Data provided Start Marker
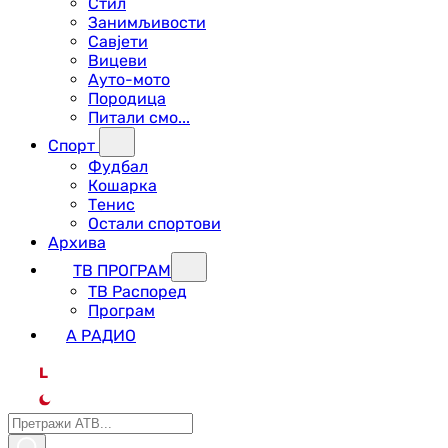
Стил
Занимљивости
Савјети
Вицеви
Ауто-мото
Породица
Питали смо...
Спорт
Фудбал
Кошарка
Тенис
Остали спортови
Архива
ТВ ПРОГРАМ
ТВ Распоред
Програм
А РАДИО
L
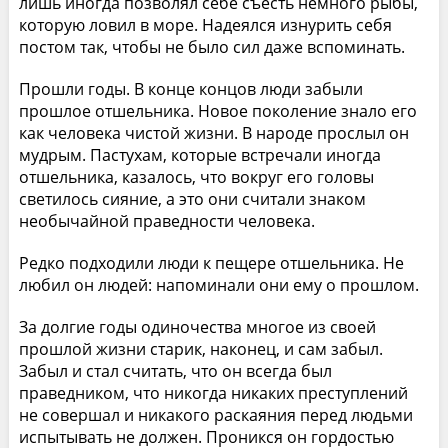
лишь иногда позволял себе съесть немного рыбы,
которую ловил в море. Надеялся изнурить себя
постом так, чтобы не было сил даже вспоминать.
Прошли годы. В конце концов люди забыли
прошлое отшельника. Новое поколение знало его
как человека чистой жизни. В народе прослыл он
мудрым. Пастухам, которые встречали иногда
отшельника, казалось, что вокруг его головы
светилось сияние, а это они считали знаком
необычайной праведности человека.
Редко подходили люди к пещере отшельника. Не
любил он людей: напоминали они ему о прошлом.
За долгие годы одиночества многое из своей
прошлой жизни старик, наконец, и сам забыл.
Забыл и стал считать, что он всегда был
праведником, что никогда никаких преступлений
не совершал и никакого раскаяния перед людьми
испытывать не должен. Проникся он гордостью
Data provided End Marker
◆ What you have to do: The reply should repeat the data in full, exactly as given, and contain no pictures.

◆ Response for this exercise:
Стил
Занимљивости
Савјети
Вицеви
Ауто-мото
Породица
Питали смо...
Спорт
Фудбал
Кошарка
Тенис
Остали спортови
Архива
ТВ ПРОГРАМ
ТВ Распоред
Програм
А РАДИО
L
лишь иногда позволял себе съесть немного рыбы,
которую ловил в море. Надеялся изнурить себя
постом так, чтобы не было сил даже вспоминать.
Прошли годы. В конце концов люди забыли
прошлое отшельника. Новое поколение знало его
как человека чистой жизни. В народе прослыл он
мудрым. Пастухам, которые встречали иногда
отшельника, казалось, что вокруг его головы
светилось сияние, а это они считали знаком
необычайной праведности человека.
Редко подходили люди к пещере отшельника. Не
любил он людей: напоминали они ему о прошлом.
За долгие годы одиночества многое из своей
прошлой жизни старик, наконец, и сам забыл.
Забыл и стал считать, что он всегда был
праведником, что никогда никаких преступлений
не совершал и никакого раскаяния перед людьми
испытывать не должен. Проникся он гордостью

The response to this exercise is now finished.